When she thinks about the name Peaceful and how it came to be, Garrett laughs.
It was shortly after Chesapeake incorporated in 1963, said Durwood Curling, the city planning director at the time. "The council wanted us to get the street name mess straight."
Some stretches didn't have names. Some were duplicated across the city. People lived on routes marked by box numbers.
Peaceful Road was a route.
"Route 56," said Garrett, now the city's general registrar. "The two residents who'd lived there the longest got to fussin' about what to call it. As best as I can remember, it was fairly heated."
Both thought it ought to be named for them. Finally, a planner named Porter Williamson, most likely wanting peace on the matter, suggested Peaceful, Curling said.
Williamson died a few years ago. In a story in The Virginian-Pilot shortly after his death, friends remembered him as a well-spoken and tolerant man.
"He did it tongue-in-cheek. Everybody kind of got a chuckle out of it," Curling said.
"I always thought Peaceful Road was pretty," Garrett said. "I love the name."
So do other folks. People constantly comment on it when they see the name printed at the top of Garrett's checks.
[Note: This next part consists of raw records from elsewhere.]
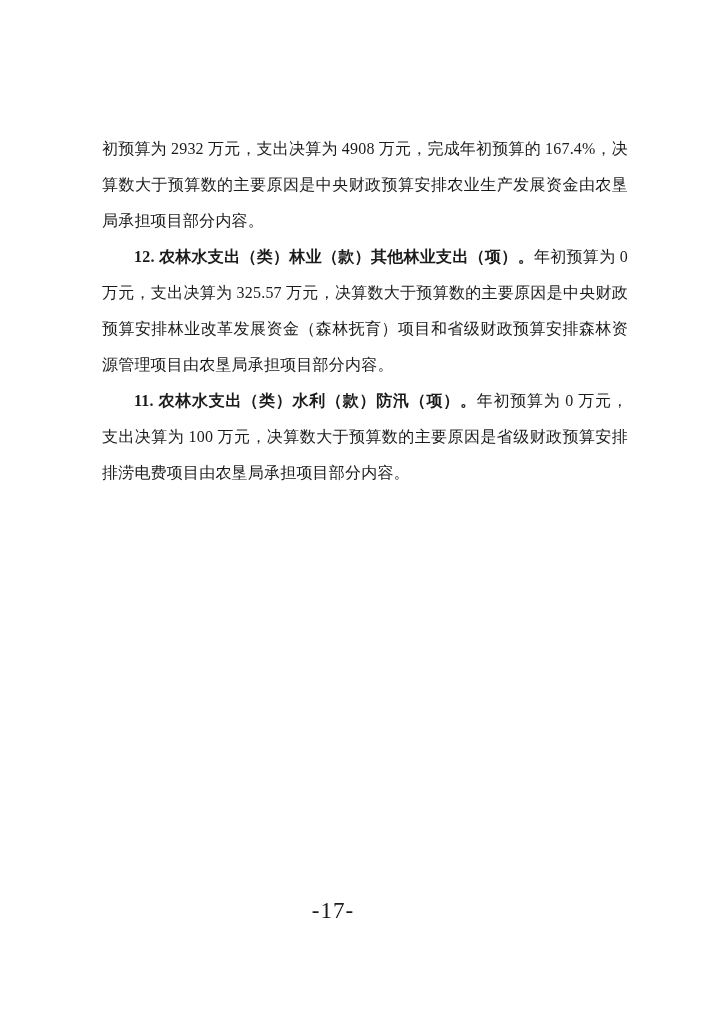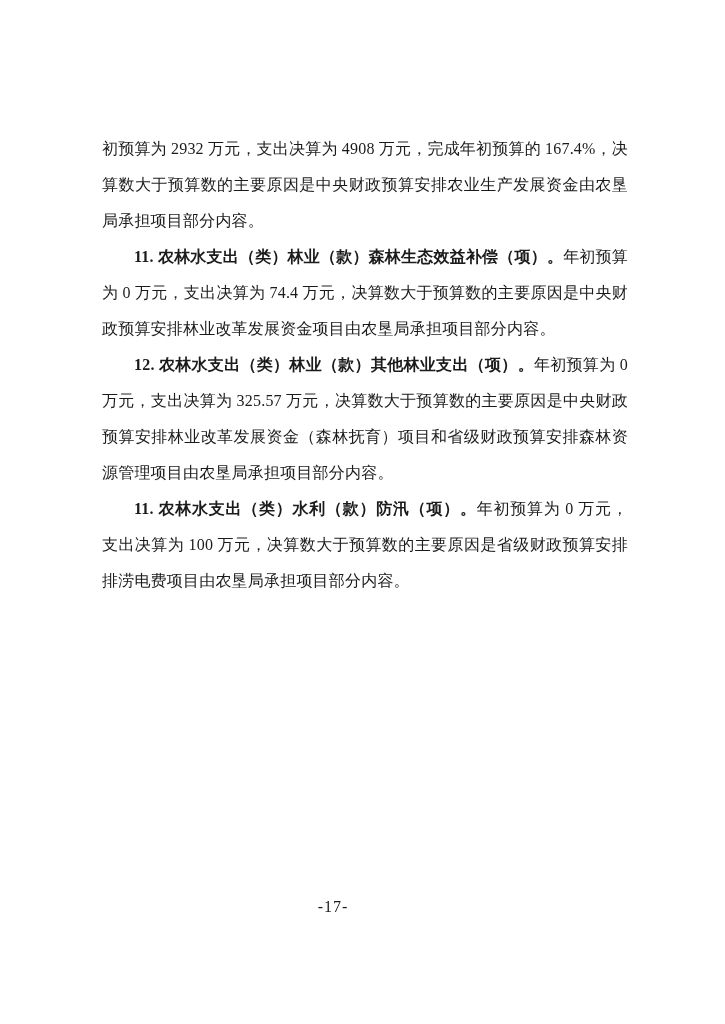--- a/index.html
+++ b/index.html
@@ -35,34 +35,33 @@
   }
   .head {
     font-weight: bold;
   }
   .footer {
     position: absolute;
     top: 898px;
     left: 0;
     width: 666px;
     text-align: center;
-    font-size: 16px;
+    font-size: 23px;
     letter-spacing: 1px;
     color: #1b1b1b;
   }
 </style>
 </head>
 <body>
 
 <div class="page">
   <div class="content">
 
     <p class="para"><span class="head"></span><span>初预算为 2932 万元，支出决算为 4908 万元，完成年初预算的 167.4%，决算数大于预算数的主要原因是中央财政预算安排农业生产发展资金由农垦局承担项目部分内容。</span></p>
 
-    <p class="para indent"><span class="head">11. 农林水支出（类）林业（款）森林生态效益补偿（项）。</span><span>年初预算为 0 万元，支出决算为 74.4 万元，决算数大于预算数的主要原因是中央财政预算安排林业改革发展资金项目由农垦局承担项目部分内容。</span></p>
 
     <p class="para indent"><span class="head">12. 农林水支出（类）林业（款）其他林业支出（项）。</span><span>年初预算为 0 万元，支出决算为 325.57 万元，决算数大于预算数的主要原因是中央财政预算安排林业改革发展资金（森林抚育）项目和省级财政预算安排森林资源管理项目由农垦局承担项目部分内容。</span></p>
 
     <p class="para indent"><span class="head">11. 农林水支出（类）水利（款）防汛（项）。</span><span>年初预算为 0 万元，支出决算为 100 万元，决算数大于预算数的主要原因是省级财政预算安排排涝电费项目由农垦局承担项目部分内容。</span></p>
 
 
 
   </div>
 
   <div class="footer">-17-</div>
For the most part, she said, it has lived up to its name. On one end is a quiet neighborhood called Caroon Farms. On the other is South Battlefield Boulevard, an intersection that has grown increasingly busy. Except for there, Peaceful Road is flanked mostly by fields and trees and houses with lots of yard in between.
One of those yards recently had a sign.
"Win the war," it said. "Victory in Iraq."